*DOCUMENT*.
►

How do steel fibers improve the shear capacity of reinforced concrete beams without stirrups?
I’ve recently published a review paper in the journal Composites Part B: Engineering titled “How do steel fibers improve the shear capacity of reinforced concrete beams without stirrups?”.
The paper addresses the different shear-carrying mechanisms, and the effect of adding steel fibers to a concrete mix on these shear-carrying mechanisms in specimens with steel tension reinforcement. This review paper is the result of my Poligrant 2017-2018, continued as a Poligrant 2018-2019. While originally I started the research to find a way to extend to Critical Shear Displacement Theory with an extra term that takes the contribution of the fibers into account, reading on the topic and understanding the mechanics further led me to the insight that the simple solution of adding an extra term is insufficient. This paper shows how all shear-carrying mechanisms are influenced by the presence of fibers.

◄

*TASKS*.
(1) Answer these questions from the post about steel fibers and shear capacity:
(a) In which journal did the review paper appear?
(b) Which two grant periods produced the paper?
(c) Which theory did the research first set out to extend?
(2) Name every journal, grant, and theory that the post about steel fibers and shear capacity mentions.
(3) Pick up the post about steel fibers and shear capacity with a new paragraph that follows its final sentence.

*Stored data*.
►

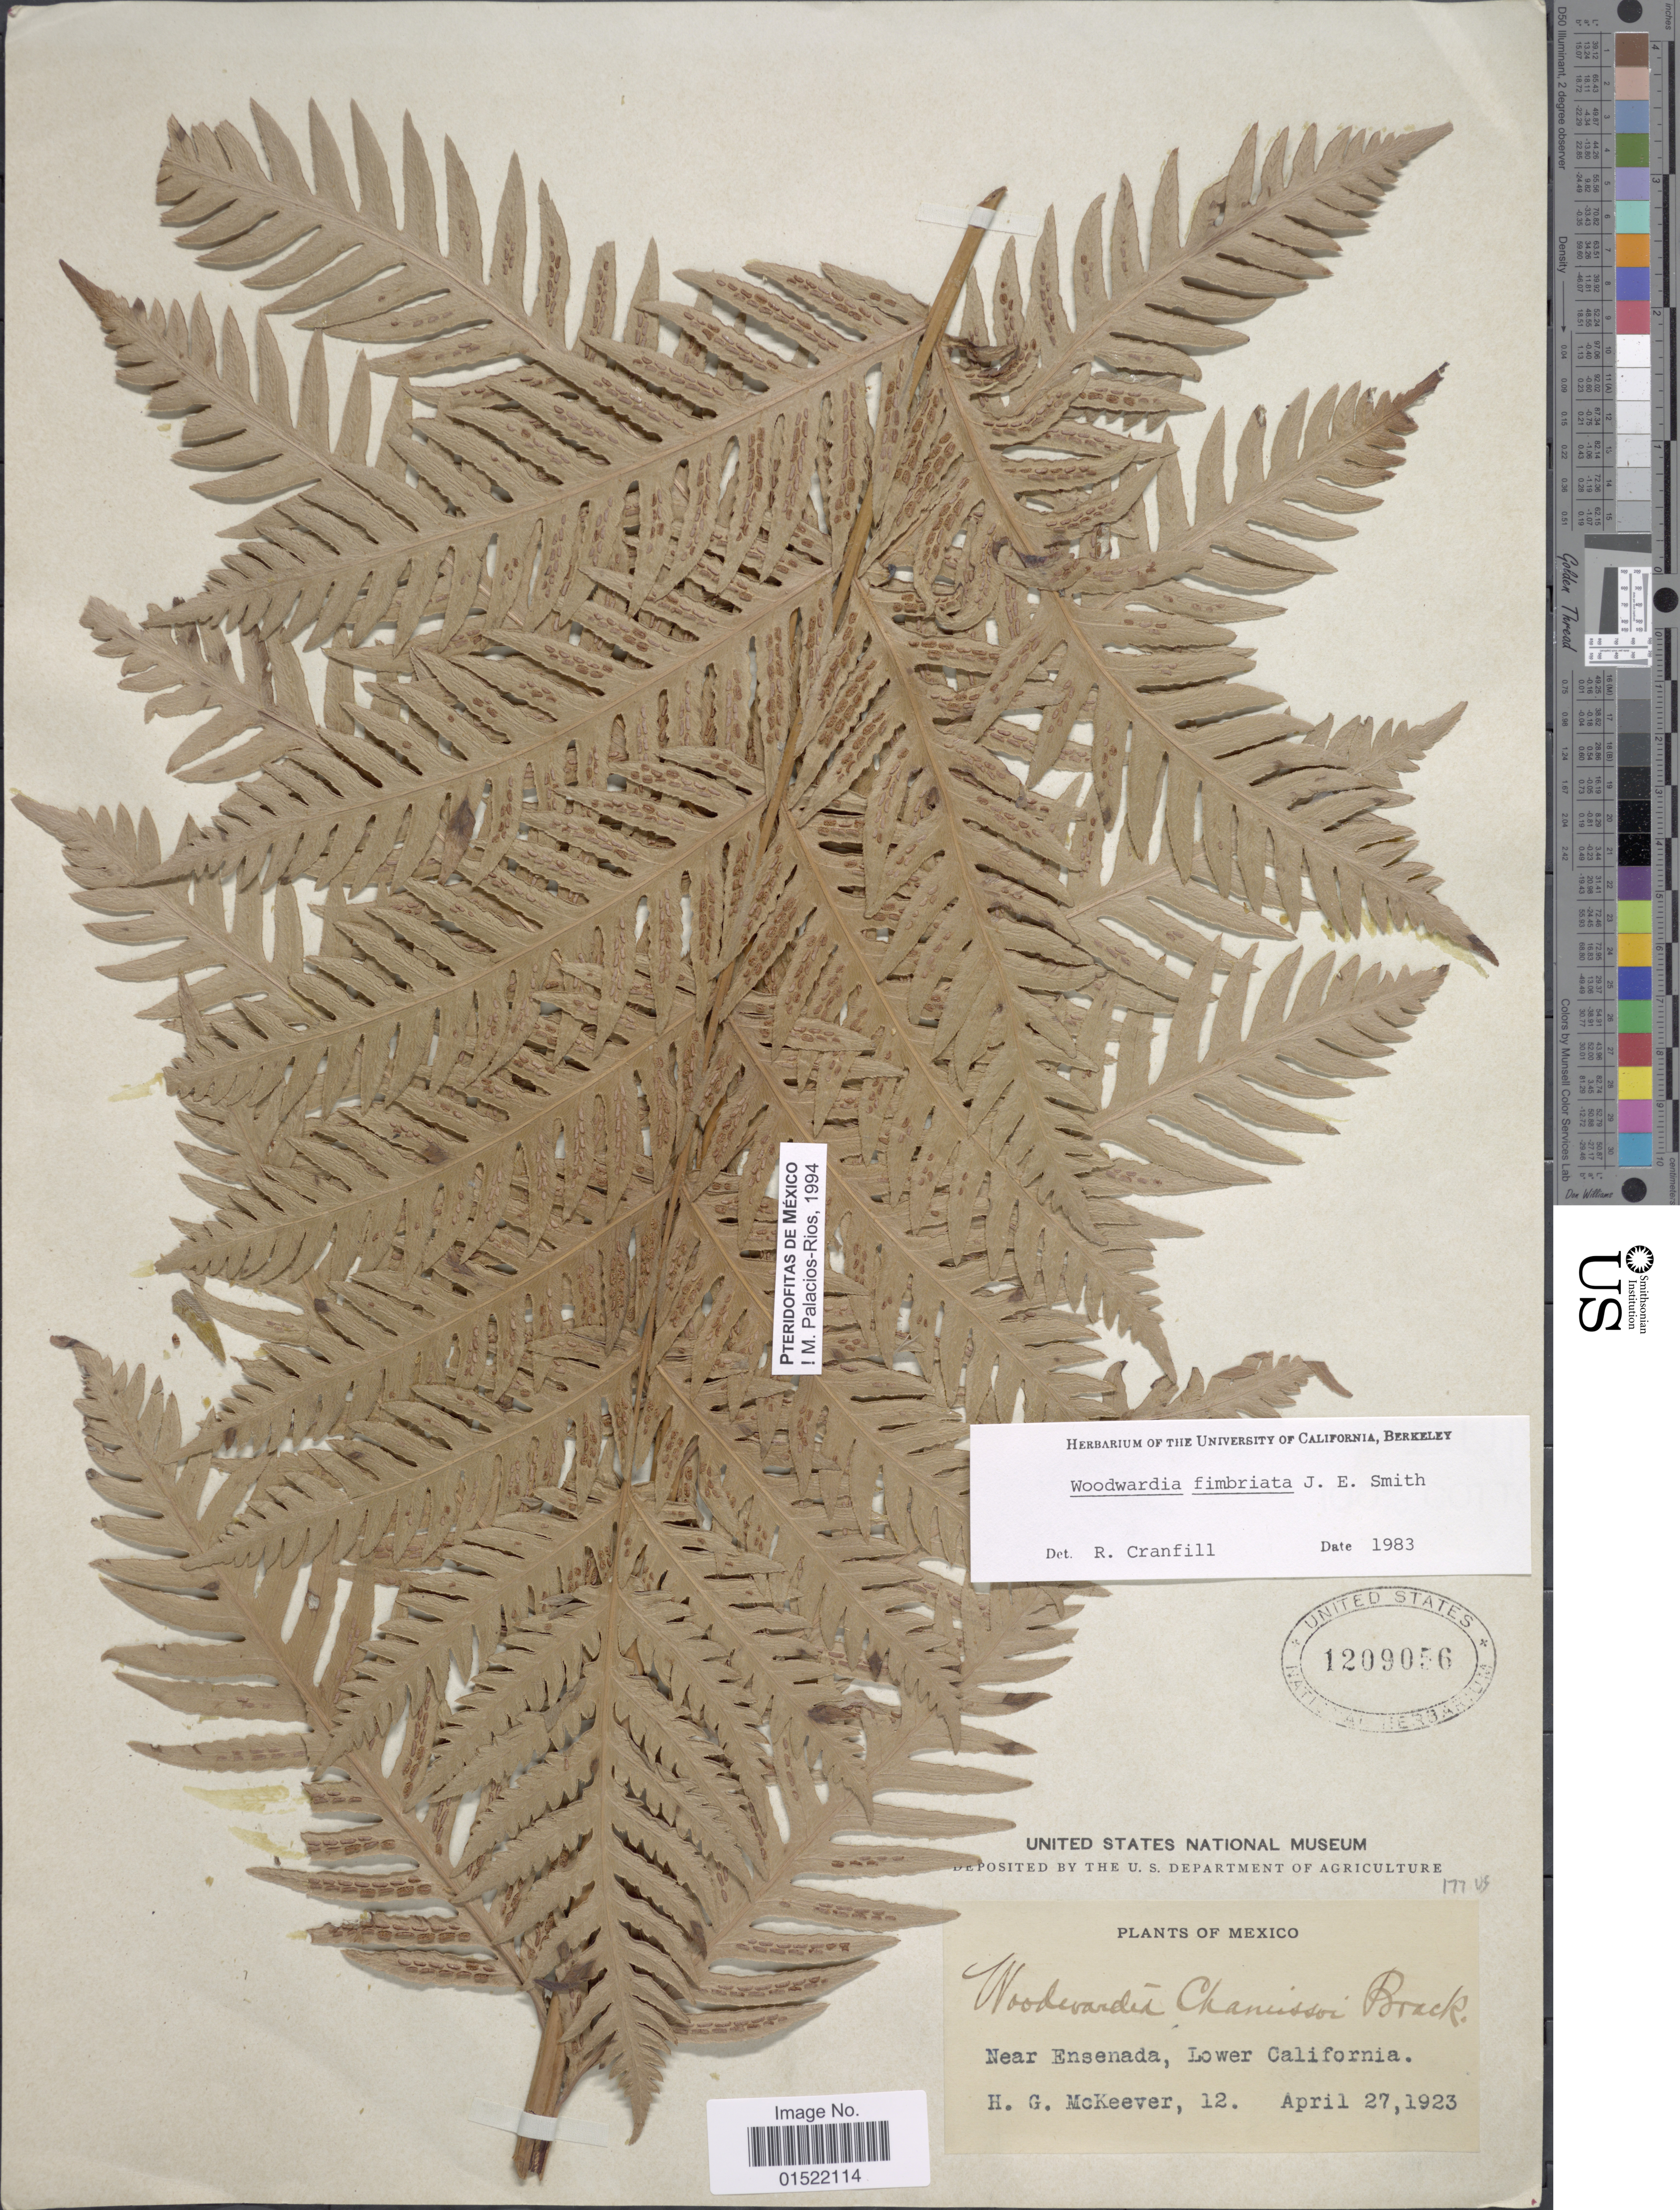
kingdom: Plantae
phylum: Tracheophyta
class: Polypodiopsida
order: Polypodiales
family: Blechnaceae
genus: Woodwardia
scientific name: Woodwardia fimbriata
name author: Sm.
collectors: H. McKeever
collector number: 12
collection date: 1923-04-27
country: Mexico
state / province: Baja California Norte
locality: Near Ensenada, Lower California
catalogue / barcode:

◄

*ANSWERS BY TASK*.
(1)
(a) Composites Part B: Engineering
(b) Poligrant 2017-2018 and Poligrant 2018-2019
(c) Critical Shear Displacement Theory

(2) Composites Part B: Engineering; Poligrant 2017-2018; Poligrant 2018-2019; Critical Shear Displacement Theory

(3)
The abstract is:
Even though the structural behavior steel fiber reinforced concrete (SFRC) has been extensively researched, structural applications are still limited. One barrier to its implementation is the lack of mechanical models that describe the behaviour of SFRC members failing in shear. This paper reviews the effect of steel fibers on the different mechanisms of shear transfer and combines the observations from the literature regarding the parameters that affect the shear capacity of SFRC. Additionally, a selection of currently available expressions for the shear capacity of SFRC is presented. This paper reviews the current state-of-the-art on the shear capacity of SFRC elements without shear reinforcement, shows the lacks in our current understanding on the shear behaviour of SFRC elements without shear reinforcement, and outlines the steps necessary to address these lacks. The presented work aims to be a framework for (experimental) efforts addressing the shear capacity of SFRC members without shear reinforcement.
You can access the article here.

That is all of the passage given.